What is expected
Format the entries as a Markdown table, from the line containing "family: Euphorbiaceae" through the end of the entries, with a Row column that numbers each line and a Line column that holds its text. Skip blank lines and leave the pictures out.

[START Supplied data]

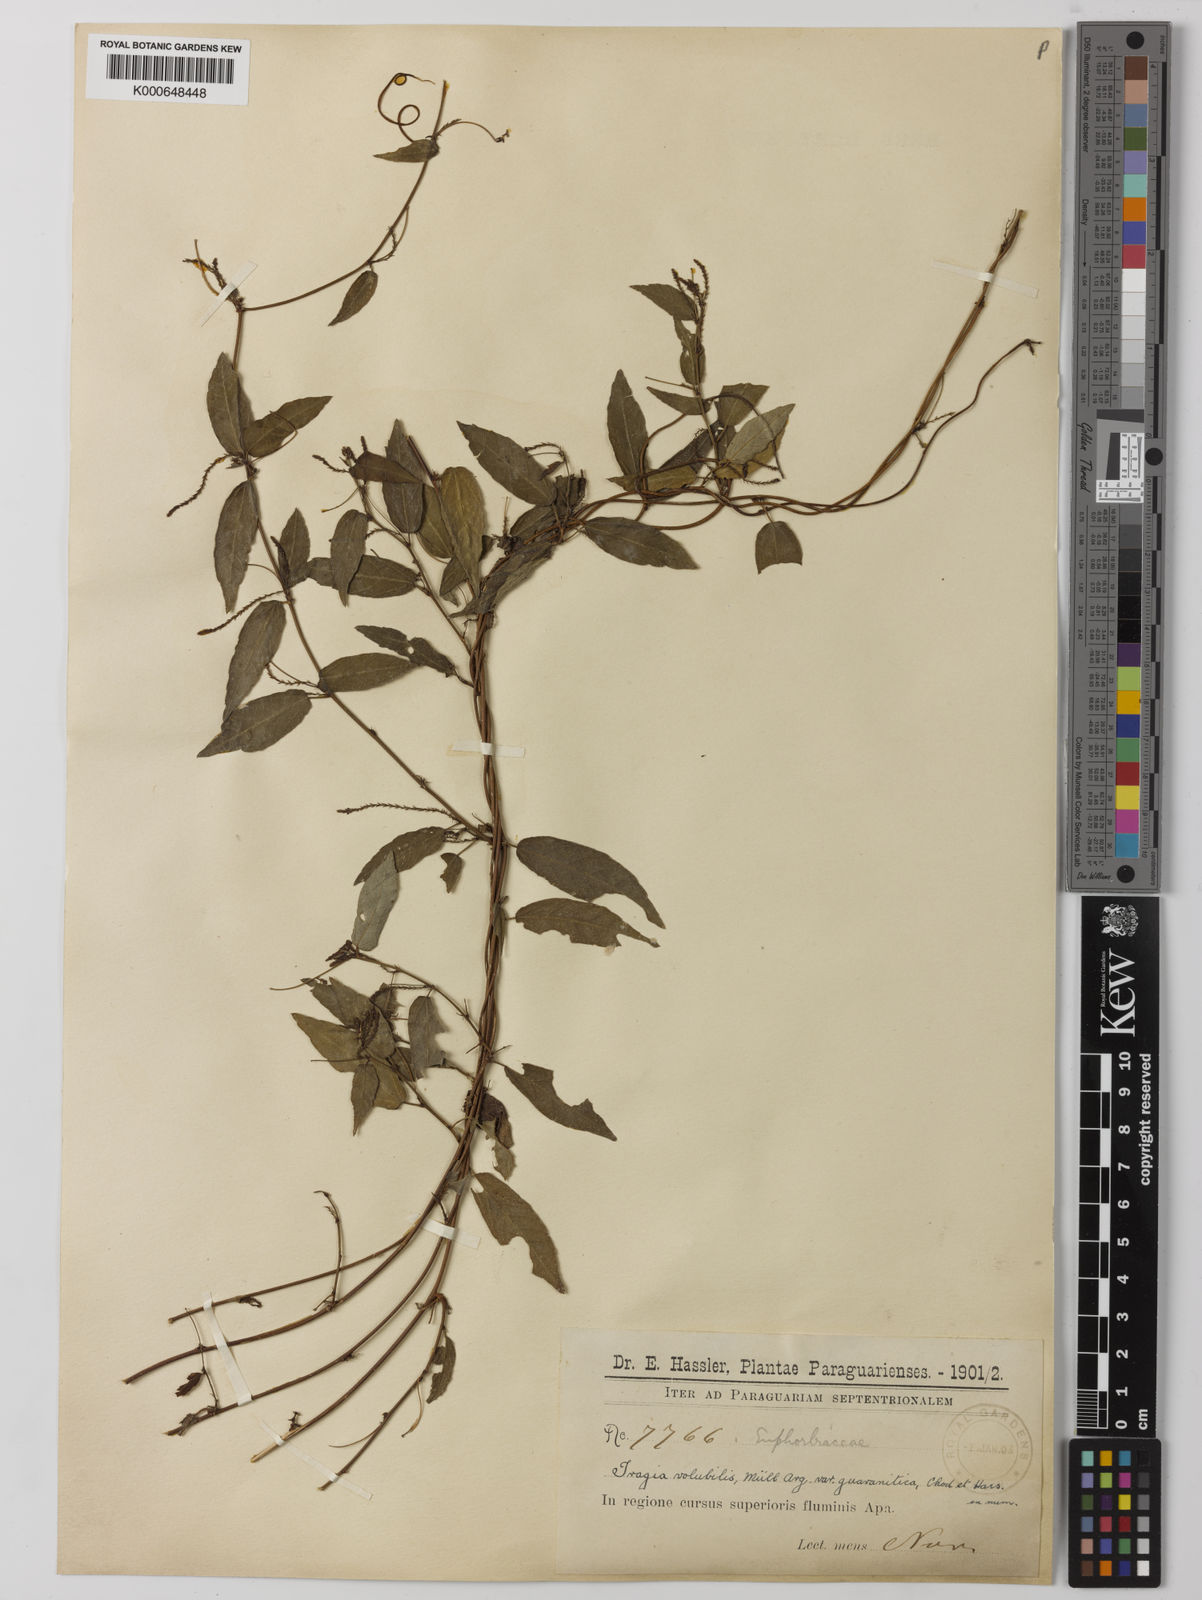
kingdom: Plantae
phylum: Tracheophyta
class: Magnoliopsida
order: Malpighiales
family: Euphorbiaceae
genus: Tragia
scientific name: Tragia volubilis
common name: Twining cow-itch
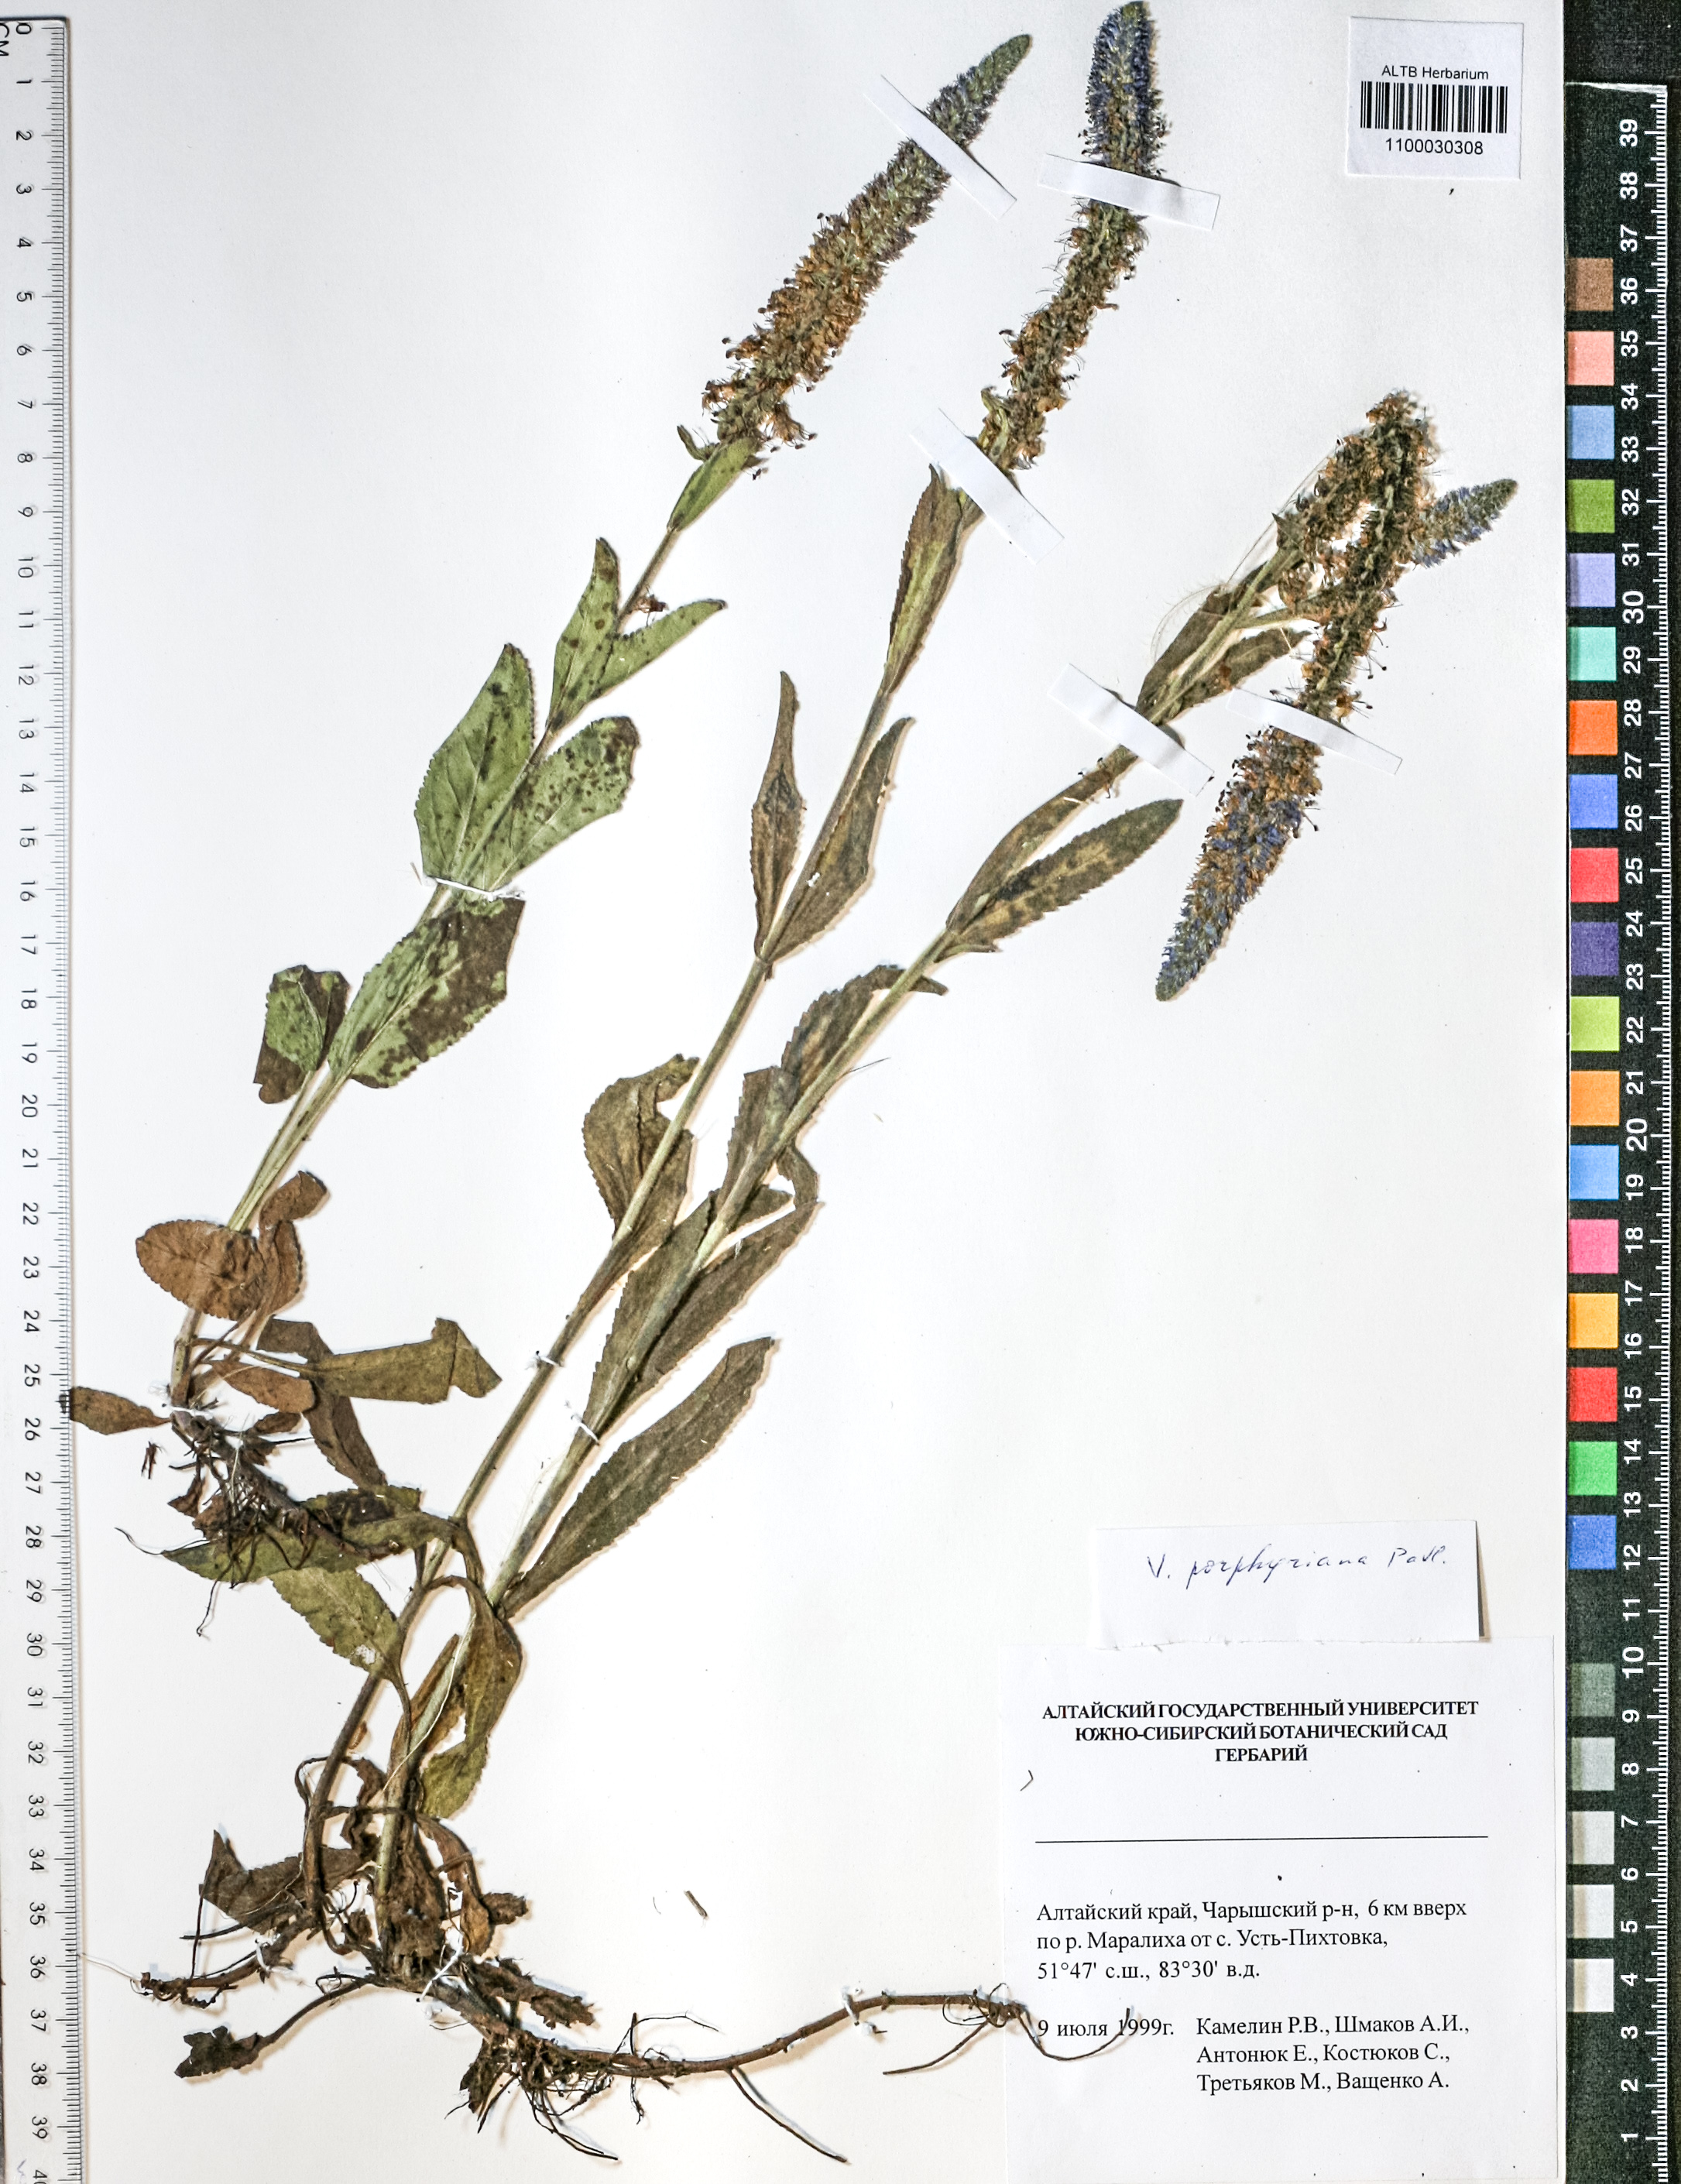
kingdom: Plantae
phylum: Tracheophyta
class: Magnoliopsida
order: Lamiales
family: Plantaginaceae
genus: Veronica
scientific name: Veronica porphyriana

[END Supplied data]

The result
| Row | Line |
|---|---|
| 1 | family: Euphorbiaceae |
| 2 | genus: Tragia |
| 3 | scientific name: Tragia volubilis |
| 4 | common name: Twining cow-itch |
| 5 | kingdom: Plantae |
| 6 | phylum: Tracheophyta |
| 7 | class: Magnoliopsida |
| 8 | order: Lamiales |
| 9 | family: Plantaginaceae |
| 10 | genus: Veronica |
| 11 | scientific name: Veronica porphyriana |